◆ **The task**
Please format the lines of text in the entries below as one numbered list, skipping any blank lines. Leave the pictures out of your answer.

+++ Input +++

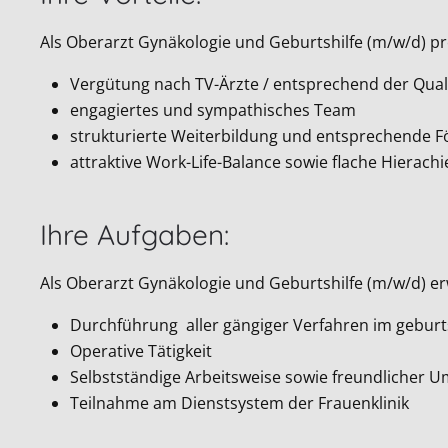
Als Oberarzt Gynäkologie und Geburtshilfe (m/w/d) pro
Vergütung nach TV-Ärzte / entsprechend der Quali
engagiertes und sympathisches Team
strukturierte Weiterbildung und entsprechende 
attraktive Work-Life-Balance sowie flache Hierachi
Ihre Aufgaben:
Als Oberarzt Gynäkologie und Geburtshilfe (m/w/d) er
Durchführung aller gängiger Verfahren im gebur
Operative Tätigkeit
Selbstständige Arbeitsweise sowie freundlicher 
Teilnahme am Dienstsystem der Frauenklinik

+++

◆ **Exercise solution**
1. Als Oberarzt Gynäkologie und Geburtshilfe (m/w/d) pro
2. Vergütung nach TV-Ärzte / entsprechend der Quali
3. engagiertes und sympathisches Team
4. strukturierte Weiterbildung und entsprechende 
5. attraktive Work-Life-Balance sowie flache Hierachi
6. Ihre Aufgaben:
7. Als Oberarzt Gynäkologie und Geburtshilfe (m/w/d) er
8. Durchführung aller gängiger Verfahren im gebur
9. Operative Tätigkeit
10. Selbstständige Arbeitsweise sowie freundlicher 
11. Teilnahme am Dienstsystem der Frauenklinik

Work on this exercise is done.